Úrsula is without question the most important female character in the novel, the matriarch of Macondo's founding family. She's described as a small, active, and severe countrywoman who dresses in the stiff, starched petticoats of an earlier era and works in tandem with her husband, José Arcadio. Until, that is, he is seduced by the magic tricks brought to the town by passing gypsies and ceases to pay attention to family and community.

Úrsula as Provider
At first Ursula battles valiantly to dissuade José Arcadio from his harebrained schemes. But she quickly realizes that someone needs to hold things together and she has no one but herself. She and their two sons break their backs in the garden growing bananas, cassava, yams and eggplant while José Arcadio dreams up more misguided scientific experiments. Úrsula then starts a small and successful business selling candy animals, and later expands it to include a pastry shop. She proclaims: "As long as God gives me life, there will always be money in this mad house."

Úrsula as Politician
Traditional woman though she may be, Úrsula is strong and politically astute. Her first foray into politics occurs when José Arcadio persuades the other Macondo men that the whole village should move to some better location. When open defiance doesn't dissuade José Arcadio from his idea, Úrsula proceeds to rally the village women in opposition. She succeeds so well that José Arcadio never even figures out why his dream fell apart "in a web of pretexts, disappointments, and evasions until it turned into nothing but an illusion."

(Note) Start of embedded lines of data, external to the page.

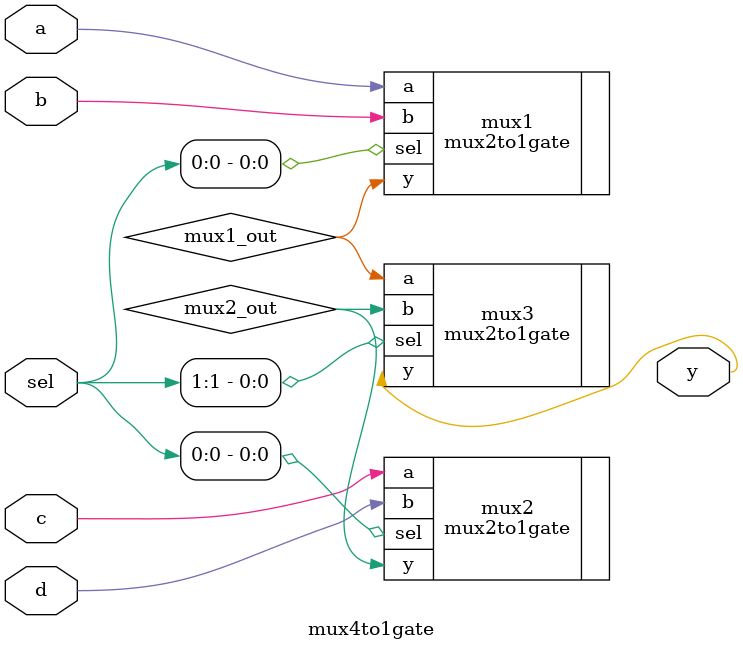
<source format=v>

module mux4to1gate (input a, input b, input c, input d, input [1:0] sel,
output y);
     wire mux1_out, mux2_out;
     mux2to1gate mux1 (.a(a), .b(b), .sel(sel[0]), .y(mux1_out));
     mux2to1gate mux2 (.a(c), .b(d), .sel(sel[0]), .y(mux2_out));
     mux2to1gate mux3 (.a(mux1_out), .b(mux2_out), .sel(sel[1]), .y(y));
endmodule

</source>
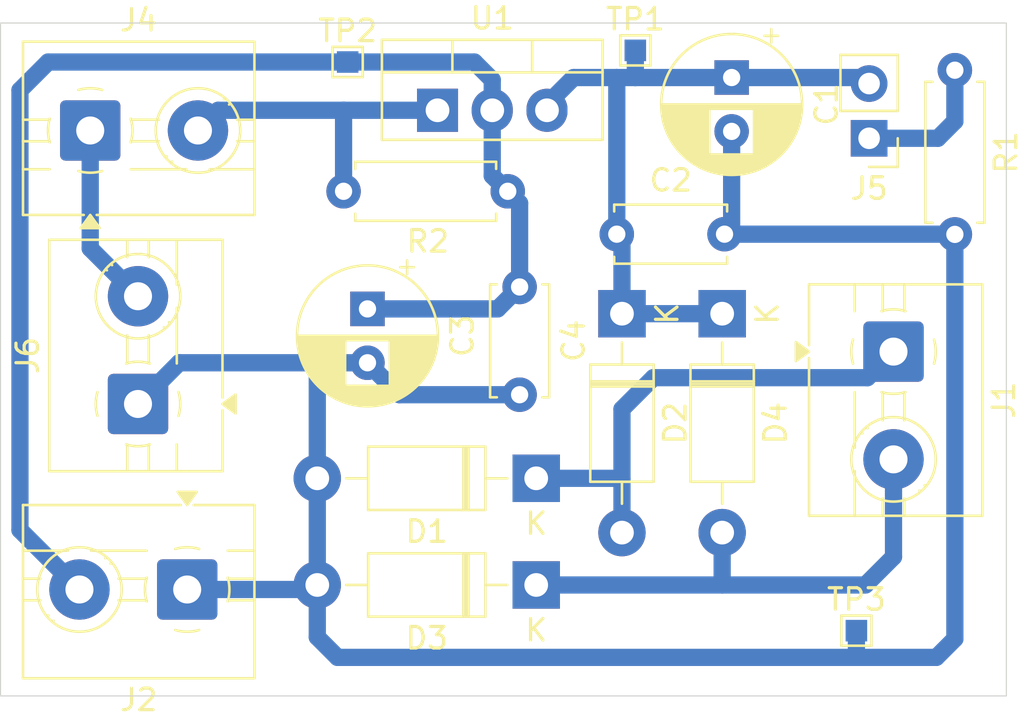
<source format=kicad_pcb>
(kicad_pcb
	(version 20241229)
	(generator "pcbnew")
	(generator_version "9.0")
	(general
		(thickness 1.6)
		(legacy_teardrops no)
	)
	(paper "A4")
	(layers
		(0 "F.Cu" signal)
		(2 "B.Cu" signal)
		(9 "F.Adhes" user "F.Adhesive")
		(11 "B.Adhes" user "B.Adhesive")
		(13 "F.Paste" user)
		(15 "B.Paste" user)
		(5 "F.SilkS" user "F.Silkscreen")
		(7 "B.SilkS" user "B.Silkscreen")
		(1 "F.Mask" user)
		(3 "B.Mask" user)
		(17 "Dwgs.User" user "User.Drawings")
		(19 "Cmts.User" user "User.Comments")
		(21 "Eco1.User" user "User.Eco1")
		(23 "Eco2.User" user "User.Eco2")
		(25 "Edge.Cuts" user)
		(27 "Margin" user)
		(31 "F.CrtYd" user "F.Courtyard")
		(29 "B.CrtYd" user "B.Courtyard")
		(35 "F.Fab" user)
		(33 "B.Fab" user)
		(39 "User.1" user)
		(41 "User.2" user)
		(43 "User.3" user)
		(45 "User.4" user)
	)
	(setup
		(pad_to_mask_clearance 0)
		(allow_soldermask_bridges_in_footprints no)
		(tenting front back)
		(pcbplotparams
			(layerselection 0x00000000_00000000_55555555_5755f5ff)
			(plot_on_all_layers_selection 0x00000000_00000000_00000000_00000000)
			(disableapertmacros no)
			(usegerberextensions no)
			(usegerberattributes yes)
			(usegerberadvancedattributes yes)
			(creategerberjobfile yes)
			(dashed_line_dash_ratio 12.000000)
			(dashed_line_gap_ratio 3.000000)
			(svgprecision 4)
			(plotframeref no)
			(mode 1)
			(useauxorigin no)
			(hpglpennumber 1)
			(hpglpenspeed 20)
			(hpglpendiameter 15.000000)
			(pdf_front_fp_property_popups yes)
			(pdf_back_fp_property_popups yes)
			(pdf_metadata yes)
			(pdf_single_document no)
			(dxfpolygonmode yes)
			(dxfimperialunits yes)
			(dxfusepcbnewfont yes)
			(psnegative no)
			(psa4output no)
			(plot_black_and_white yes)
			(plotinvisibletext no)
			(sketchpadsonfab no)
			(plotpadnumbers no)
			(hidednponfab no)
			(sketchdnponfab yes)
			(crossoutdnponfab yes)
			(subtractmaskfromsilk no)
			(outputformat 1)
			(mirror no)
			(drillshape 1)
			(scaleselection 1)
			(outputdirectory "")
		)
	)
	(net 0 "")
	(net 1 "VIN")
	(net 2 "GND")
	(net 3 "VOUT")
	(net 4 "Net-(D1-K)")
	(net 5 "Net-(D3-K)")
	(net 6 "ADJ")
	(net 7 "Net-(J5-Pin_1)")
	(net 8 "Net-(J4-Pin_1)")
	(footprint "TerminalBlock:TerminalBlock_MaiXu_MX126-5.0-02P_1x02_P5.00mm" (layer "F.Cu") (at 41.34 41.89 90))
	(footprint "Diode_THT:D_DO-41_SOD81_P10.16mm_Horizontal" (layer "F.Cu") (at 59.82 45.34 180))
	(footprint "TestPoint:TestPoint_Pad_1.0x1.0mm" (layer "F.Cu") (at 74.68 52.41))
	(footprint "TerminalBlock:TerminalBlock_MaiXu_MX126-5.0-02P_1x02_P5.00mm" (layer "F.Cu") (at 39.1225 29.1975))
	(footprint "Resistor_THT:R_Axial_DIN0207_L6.3mm_D2.5mm_P7.62mm_Horizontal" (layer "F.Cu") (at 79.25 26.4 -90))
	(footprint "Capacitor_THT:CP_Radial_D6.3mm_P2.50mm" (layer "F.Cu") (at 68.89 26.74 -90))
	(footprint "Diode_THT:D_DO-41_SOD81_P10.16mm_Horizontal" (layer "F.Cu") (at 59.82 50.29 180))
	(footprint "TerminalBlock:TerminalBlock_MaiXu_MX126-5.0-02P_1x02_P5.00mm" (layer "F.Cu") (at 76.4025 39.46 -90))
	(footprint "Diode_THT:D_DO-41_SOD81_P10.16mm_Horizontal" (layer "F.Cu") (at 68.45 37.7 -90))
	(footprint "Capacitor_THT:C_Disc_D5.0mm_W2.5mm_P5.00mm" (layer "F.Cu") (at 59.05 36.46 -90))
	(footprint "TestPoint:TestPoint_Pad_1.0x1.0mm" (layer "F.Cu") (at 51.07 26.02))
	(footprint "Diode_THT:D_DO-41_SOD81_P10.16mm_Horizontal" (layer "F.Cu") (at 63.8 37.7 -90))
	(footprint "Capacitor_THT:CP_Radial_D6.3mm_P2.50mm" (layer "F.Cu") (at 51.99 37.477621 -90))
	(footprint "Capacitor_THT:C_Disc_D5.0mm_W2.5mm_P5.00mm" (layer "F.Cu") (at 63.56 34.01))
	(footprint "Connector_PinHeader_2.54mm:PinHeader_1x02_P2.54mm_Vertical" (layer "F.Cu") (at 75.27 29.56 180))
	(footprint "TerminalBlock:TerminalBlock_MaiXu_MX126-5.0-02P_1x02_P5.00mm" (layer "F.Cu") (at 43.6225 50.5 180))
	(footprint "TestPoint:TestPoint_Pad_1.0x1.0mm" (layer "F.Cu") (at 64.42 25.48))
	(footprint "Resistor_THT:R_Axial_DIN0207_L6.3mm_D2.5mm_P7.62mm_Horizontal" (layer "F.Cu") (at 58.5 32.02 180))
	(footprint "Package_TO_SOT_THT:TO-220-3_Vertical" (layer "F.Cu") (at 55.24 28.26))
	(gr_rect
		(start 34.96 24.21)
		(end 81.64 55.44)
		(stroke
			(width 0.05)
			(type default)
		)
		(fill no)
		(layer "Edge.Cuts")
		(uuid "3c3959fe-e79a-4bb8-809e-1a732fa28d5f")
	)
	(segment
		(start 63.8 34.25)
		(end 63.56 34.01)
		(width 0.8)
		(layer "B.Cu")
		(net 1)
		(uuid "0a0f1f15-d407-4fef-9635-bd3d846b9689")
	)
	(segment
		(start 60.32 28.26)
		(end 60.32 27.98)
		(width 0.8)
		(layer "B.Cu")
		(net 1)
		(uuid "1eecb7a6-b54e-4042-b080-1e20742cc1ba")
	)
	(segment
		(start 61.56 26.74)
		(end 63.55 26.74)
		(width 0.8)
		(layer "B.Cu")
		(net 1)
		(uuid "2a839721-edb8-4931-b768-eb4010355965")
	)
	(segment
		(start 60.32 27.98)
		(end 61.56 26.74)
		(width 0.8)
		(layer "B.Cu")
		(net 1)
		(uuid "379d4e64-ef01-4cb8-bdba-c2158d10765e")
	)
	(segment
		(start 64.42 25.48)
		(end 64.42 26.74)
		(width 0.8)
		(layer "B.Cu")
		(net 1)
		(uuid "4e5435e8-52d9-49d1-a18b-b57760e086eb")
	)
	(segment
		(start 68.89 26.74)
		(end 74.99 26.74)
		(width 0.8)
		(layer "B.Cu")
		(net 1)
		(uuid "5ba7cc20-02a2-4c18-af30-9f1a8d921f41")
	)
	(segment
		(start 64.42 26.74)
		(end 68.89 26.74)
		(width 0.8)
		(layer "B.Cu")
		(net 1)
		(uuid "86697a69-ade8-4839-b8ec-87c449fbdde2")
	)
	(segment
		(start 63.55 26.74)
		(end 64.42 26.74)
		(width 0.8)
		(layer "B.Cu")
		(net 1)
		(uuid "8bfb4930-336f-466a-b21a-195c0fabdff6")
	)
	(segment
		(start 63.56 34.01)
		(end 63.56 26.75)
		(width 0.8)
		(layer "B.Cu")
		(net 1)
		(uuid "c4f6d0ef-4937-4262-a350-d222de8f9d1c")
	)
	(segment
		(start 68.45 37.7)
		(end 63.8 37.7)
		(width 0.8)
		(layer "B.Cu")
		(net 1)
		(uuid "c66f4396-9b9b-4891-b332-da174c1216fa")
	)
	(segment
		(start 63.8 37.7)
		(end 63.8 34.25)
		(width 0.8)
		(layer "B.Cu")
		(net 1)
		(uuid "ce7c676f-0050-416e-b4e2-c5527e0e3cbc")
	)
	(segment
		(start 74.99 26.74)
		(end 75.27 27.02)
		(width 0.8)
		(layer "B.Cu")
		(net 1)
		(uuid "e72099a2-4055-477e-a04a-23e8e17e9223")
	)
	(segment
		(start 63.56 26.75)
		(end 63.55 26.74)
		(width 0.8)
		(layer "B.Cu")
		(net 1)
		(uuid "ef677a4f-bf24-400c-ac21-fa102a34962b")
	)
	(segment
		(start 49.66 45.34)
		(end 49.66 40.017621)
		(width 0.8)
		(layer "B.Cu")
		(net 2)
		(uuid "0337663a-d6dc-4e6c-97bc-5dbb66d5e77b")
	)
	(segment
		(start 74.68 53.54)
		(end 74.79 53.65)
		(width 0.8)
		(layer "B.Cu")
		(net 2)
		(uuid "0f066c69-ad2b-458b-bf43-bc41380d6ce1")
	)
	(segment
		(start 43.252379 39.977621)
		(end 41.34 41.89)
		(width 0.8)
		(layer "B.Cu")
		(net 2)
		(uuid "197582a3-2bb8-4e3d-ab61-2e3ad3c31751")
	)
	(segment
		(start 78.39 53.65)
		(end 79.25 52.79)
		(width 0.8)
		(layer "B.Cu")
		(net 2)
		(uuid "1c64afd7-6363-42e3-8f83-9eb15f00f336")
	)
	(segment
		(start 79.25 52.79)
		(end 79.25 34.02)
		(width 0.8)
		(layer "B.Cu")
		(net 2)
		(uuid "2596a880-0918-4f73-83fb-c971bc6301c5")
	)
	(segment
		(start 43.6225 50.5)
		(end 49.45 50.5)
		(width 0.8)
		(layer "B.Cu")
		(net 2)
		(uuid "268a7e21-3985-45de-895f-964a34c243ec")
	)
	(segment
		(start 49.66 40.017621)
		(end 49.7 39.977621)
		(width 0.8)
		(layer "B.Cu")
		(net 2)
		(uuid "3fe028f2-671f-4594-9c2f-64356571c16e")
	)
	(segment
		(start 68.89 33.68)
		(end 68.56 34.01)
		(width 0.8)
		(layer "B.Cu")
		(net 2)
		(uuid "4b94bde2-6304-4942-891a-487df58f2670")
	)
	(segment
		(start 51.99 39.977621)
		(end 49.7 39.977621)
		(width 0.8)
		(layer "B.Cu")
		(net 2)
		(uuid "4cea8f4f-3868-42bd-8a83-e126a359a4ea")
	)
	(segment
		(start 49.45 50.5)
		(end 49.66 50.29)
		(width 0.8)
		(layer "B.Cu")
		(net 2)
		(uuid "60240ee7-8f69-4391-b879-17a12da9dfdb")
	)
	(segment
		(start 68.56 34.01)
		(end 79.24 34.01)
		(width 0.8)
		(layer "B.Cu")
		(net 2)
		(uuid "75b37254-11d5-4248-9ca8-b887790cfd10")
	)
	(segment
		(start 49.66 45.34)
		(end 49.66 50.29)
		(width 0.8)
		(layer "B.Cu")
		(net 2)
		(uuid "97b81598-38df-49ad-941c-83e8ae2f0a22")
	)
	(segment
		(start 49.66 50.29)
		(end 49.66 52.71)
		(width 0.8)
		(layer "B.Cu")
		(net 2)
		(uuid "a35a9725-4fb4-48d3-81e6-50e19deab3b8")
	)
	(segment
		(start 68.89 29.24)
		(end 68.89 33.68)
		(width 0.8)
		(layer "B.Cu")
		(net 2)
		(uuid "a82712ae-02d2-4093-858f-a74dc60a96b5")
	)
	(segment
		(start 50.6 53.65)
		(end 74.79 53.65)
		(width 0.8)
		(layer "B.Cu")
		(net 2)
		(uuid "afc67894-3003-42f8-8f68-a08c8275a154")
	)
	(segment
		(start 79.24 34.01)
		(end 79.25 34.02)
		(width 0.8)
		(layer "B.Cu")
		(net 2)
		(uuid "b2c4492a-3711-4e71-9d3f-a37f21d94fec")
	)
	(segment
		(start 59.05 41.46)
		(end 53.472379 41.46)
		(width 0.8)
		(layer "B.Cu")
		(net 2)
		(uuid "b7496d99-1a9e-4a75-b6f1-7ff4f9b04fa6")
	)
	(segment
		(start 49.7 39.977621)
		(end 43.252379 39.977621)
		(width 0.8)
		(layer "B.Cu")
		(net 2)
		(uuid "b7b23d41-16f3-4ddb-b2d5-c06c6e11522e")
	)
	(segment
		(start 53.472379 41.46)
		(end 51.99 39.977621)
		(width 0.8)
		(layer "B.Cu")
		(net 2)
		(uuid "ba6b4b67-27d8-4949-8ae5-e725c4ae5467")
	)
	(segment
		(start 74.68 52.41)
		(end 74.68 53.54)
		(width 0.8)
		(layer "B.Cu")
		(net 2)
		(uuid "c771ecef-dbad-443d-ad96-7d7f7e5c13bf")
	)
	(segment
		(start 49.66 52.71)
		(end 50.6 53.65)
		(width 0.8)
		(layer "B.Cu")
		(net 2)
		(uuid "fa08b362-b81c-40c9-acde-f5b8fb36c181")
	)
	(segment
		(start 74.79 53.65)
		(end 78.39 53.65)
		(width 0.8)
		(layer "B.Cu")
		(net 2)
		(uuid "fdba57c9-fd98-4b32-adbc-7a9c2f84327a")
	)
	(segment
		(start 59.05 36.46)
		(end 59.05 32.57)
		(width 0.8)
		(layer "B.Cu")
		(net 3)
		(uuid "53667481-fd3f-4820-b4ae-107378f6d818")
	)
	(segment
		(start 59.05 32.57)
		(end 58.5 32.02)
		(width 0.8)
		(layer "B.Cu")
		(net 3)
		(uuid "5cb446a3-c1ed-472d-a607-f0d9e54586c2")
	)
	(segment
		(start 57.78 26.85)
		(end 57.78 28.26)
		(width 0.8)
		(layer "B.Cu")
		(net 3)
		(uuid "841a1096-d943-4700-90b7-454013761e51")
	)
	(segment
		(start 35.861 27.329)
		(end 37.17 26.02)
		(width 0.8)
		(layer "B.Cu")
		(net 3)
		(uuid "96b30782-0a5b-4f03-b63d-dcd9daa28466")
	)
	(segment
		(start 37.17 26.02)
		(end 51.07 26.02)
		(width 0.8)
		(layer "B.Cu")
		(net 3)
		(uuid "a378f4e7-1797-428f-a046-c273bba30527")
	)
	(segment
		(start 51.07 26.02)
		(end 56.95 26.02)
		(width 0.8)
		(layer "B.Cu")
		(net 3)
		(uuid "a83686b2-6c2f-474d-adc0-9d283c30ae33")
	)
	(segment
		(start 35.861 47.7385)
		(end 35.861 27.329)
		(width 0.8)
		(layer "B.Cu")
		(net 3)
		(uuid "b1d0151a-b667-49cb-a7d2-c279fb5232a7")
	)
	(segment
		(start 57.78 28.26)
		(end 57.78 31.3)
		(width 0.8)
		(layer "B.Cu")
		(net 3)
		(uuid "b7bc4c28-a27f-49ea-88f9-deb59de0073f")
	)
	(segment
		(start 56.95 26.02)
		(end 57.78 26.85)
		(width 0.8)
		(layer "B.Cu")
		(net 3)
		(uuid "ba5605d2-24f3-424b-90ae-9a053798814b")
	)
	(segment
		(start 58.032379 37.477621)
		(end 59.05 36.46)
		(width 0.8)
		(layer "B.Cu")
		(net 3)
		(uuid "c8bb8ab8-c2d6-4e3d-9f97-a56a6139442c")
	)
	(segment
		(start 51.99 37.477621)
		(end 58.032379 37.477621)
		(width 0.8)
		(layer "B.Cu")
		(net 3)
		(uuid "ce332db7-165d-4ada-a3d3-fe987cdd586d")
	)
	(segment
		(start 38.6225 50.5)
		(end 35.861 47.7385)
		(width 0.8)
		(layer "B.Cu")
		(net 3)
		(uuid "d740d205-e18e-4f80-bfea-d57a75b6f502")
	)
	(segment
		(start 57.78 31.3)
		(end 58.5 32.02)
		(width 0.8)
		(layer "B.Cu")
		(net 3)
		(uuid "ee7a11b4-c135-4131-92f1-6e203dec2423")
	)
	(segment
		(start 63.8 47.86)
		(end 63.8 45.35)
		(width 0.8)
		(layer "B.Cu")
		(net 4)
		(uuid "1b77f4a2-2181-40c6-ae20-fed0f62aeb9c")
	)
	(segment
		(start 63.8 42.13)
		(end 65.26 40.67)
		(width 0.8)
		(layer "B.Cu")
		(net 4)
		(uuid "5002fa2a-1e21-4f46-95ef-6887ab21189a")
	)
	(segment
		(start 59.82 45.34)
		(end 63.79 45.34)
		(width 0.8)
		(layer "B.Cu")
		(net 4)
		(uuid "5428e523-798b-4667-a486-ef1848f7bcc5")
	)
	(segment
		(start 63.8 45.35)
		(end 63.8 42.13)
		(width 0.8)
		(layer "B.Cu")
		(net 4)
		(uuid "5bd4edcf-ae6b-4dda-a497-44ba28484bce")
	)
	(segment
		(start 75.1925 40.67)
		(end 76.4025 39.46)
		(width 0.8)
		(layer "B.Cu")
		(net 4)
		(uuid "8c382de8-fce6-4c5a-b493-81a1a6d41064")
	)
	(segment
		(start 65.26 40.67)
		(end 75.1925 40.67)
		(width 0.8)
		(layer "B.Cu")
		(net 4)
		(uuid "9271625e-a169-4c62-957c-5c1ce0f57269")
	)
	(segment
		(start 63.79 45.34)
		(end 63.8 45.35)
		(width 0.8)
		(layer "B.Cu")
		(net 4)
		(uuid "9f27be54-5277-4510-ad69-14e25fd62df1")
	)
	(segment
		(start 68.45 50.28)
		(end 68.46 50.29)
		(width 0.8)
		(layer "B.Cu")
		(net 5)
		(uuid "03da1b6c-1086-4c01-97d9-55436809b17d")
	)
	(segment
		(start 68.46 50.29)
		(end 75.1 50.29)
		(width 0.8)
		(layer "B.Cu")
		(net 5)
		(uuid "08449b1d-f667-49d8-acd8-0c2d50e8b4d4")
	)
	(segment
		(start 59.82 50.29)
		(end 68.46 50.29)
		(width 0.8)
		(layer "B.Cu")
		(net 5)
		(uuid "2c5bb867-10bd-4058-8ee7-0d4d8e7c1449")
	)
	(segment
		(start 68.45 47.86)
		(end 68.45 50.28)
		(width 0.8)
		(layer "B.Cu")
		(net 5)
		(uuid "70c83f7c-d5ec-443d-9c53-847f9dd67951")
	)
	(segment
		(start 76.4025 48.9875)
		(end 76.4025 44.46)
		(width 0.8)
		(layer "B.Cu")
		(net 5)
		(uuid "9f39b1ae-e17e-4f1b-877b-7cd9083e364a")
	)
	(segment
		(start 75.1 50.29)
		(end 76.4025 48.9875)
		(width 0.8)
		(layer "B.Cu")
		(net 5)
		(uuid "c9908521-3ac6-4d33-b317-326699cf541f")
	)
	(segment
		(start 50.88 28.26)
		(end 45.06 28.26)
		(width 0.8)
		(layer "B.Cu")
		(net 6)
		(uuid "3b151618-5ff5-47bd-85ee-cc698653bf33")
	)
	(segment
		(start 55.24 28.26)
		(end 50.88 28.26)
		(width 0.8)
		(layer "B.Cu")
		(net 6)
		(uuid "5064b0e1-467d-4f8e-8d67-3f62b7f85e04")
	)
	(segment
		(start 45.06 28.26)
		(end 44.1225 29.1975)
		(width 0.8)
		(layer "B.Cu")
		(net 6)
		(uuid "b4615318-0b82-40c1-8858-8a35a8473fdc")
	)
	(segment
		(start 50.88 32.02)
		(end 50.88 28.26)
		(width 0.8)
		(layer "B.Cu")
		(net 6)
		(uuid "e01afd6b-9d89-4eb4-9ce3-8a66943e0b0a")
	)
	(segment
		(start 79.25 28.77)
		(end 79.25 26.4)
		(width 0.8)
		(layer "B.Cu")
		(net 7)
		(uuid "514478fc-36c1-49f0-9665-6e2c99a6fcf7")
	)
	(segment
		(start 78.46 29.56)
		(end 79.25 28.77)
		(width 0.8)
		(layer "B.Cu")
		(net 7)
		(uuid "52db61a8-1327-4e31-aa85-fbe2904ca82a")
	)
	(segment
		(start 75.27 29.56)
		(end 78.46 29.56)
		(width 0.8)
		(layer "B.Cu")
		(net 7)
		(uuid "ef159980-2548-4e62-abd3-a371965c71e3")
	)
	(segment
		(start 39.1225 34.6725)
		(end 41.34 36.89)
		(width 0.8)
		(layer "B.Cu")
		(net 8)
		(uuid "0b519223-93f5-4515-8f97-543d433ce4b7")
	)
	(segment
		(start 39.1225 29.1975)
		(end 39.1225 34.6725)
		(width 0.8)
		(layer "B.Cu")
		(net 8)
		(uuid "d191e0e1-0a09-4bf9-9f9b-a8268655813b")
	)
	(embedded_fonts no)
)

</source>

Úrsula also organizes the women of Macondo politically when her son, the Colonel, is about to condemn to death General José Raquel Moncada, the best governor Macondo had seen. She defies her son and brings in the mothers of the revolutionary officers who lived in Macondo to testify on Moncada's behalf. Outraged by the merciless regime of her own grandson, Arcadio, Úrsula takes to the streets in a political protest and lashes him in public. She stops the firing squad and demands the release of the prisoners. Her grandest moment comes when she issues her own decrees, reversing those issued by Arcadio. Úrsula may be a Victorian kind of woman, too naive to notice that both of her sons are having affairs with the village seductress, Pilar Ternera, but underneath, she is a steel magnolia: strong, politically shrewd, and honest. She is a stark contrast to her two corrupt sons.
Úrsula as Moral Compass
As the moral conscience of the novel, Úrsula struggles to restrain her self-defeating family members in their headlong rush into incest (her son José Arcadio marries his sister Rebeca), promiscuity (her son Aureliano produces seventeen illegitimate sons), profligacy (her carousing great-grandson Aureliano Segundo), and bitterness (Amaranta). Though a moral woman, she is not crippled by her morality: after all, she takes in the illegitimate grandson abandoned by her son José Arcadio when he runs off with the gypsies, adopts little Rebeca who may or may not be a biological relative, and opens her home and heart to Aureliano's seventeen bastard sons.

But Úrsula is also not superhuman—her power and influence are sadly limited. She can't stop her son José Arcadio from becoming a gypsy, and later a male prostitute any more than she will be able to dissuade her grandson Arcadio from becoming the most despotic ruler Macondo has seen or the Colonel from executing a man who deserved clemency. She's powerless to stem the losses and tragedies that beset the family. We must conclude that there are forces of evil for which no woman, even one as powerful as Úrsula, is a match. Like the matriarchs of the Bible, Úrsula seems to live to an impossibly old age. She watches over the family until the last Buendía dies, and the town's fate is sealed. As such, Úrsula is both the force that keeps the novel going for five generations and the moral conscience of a family in decline.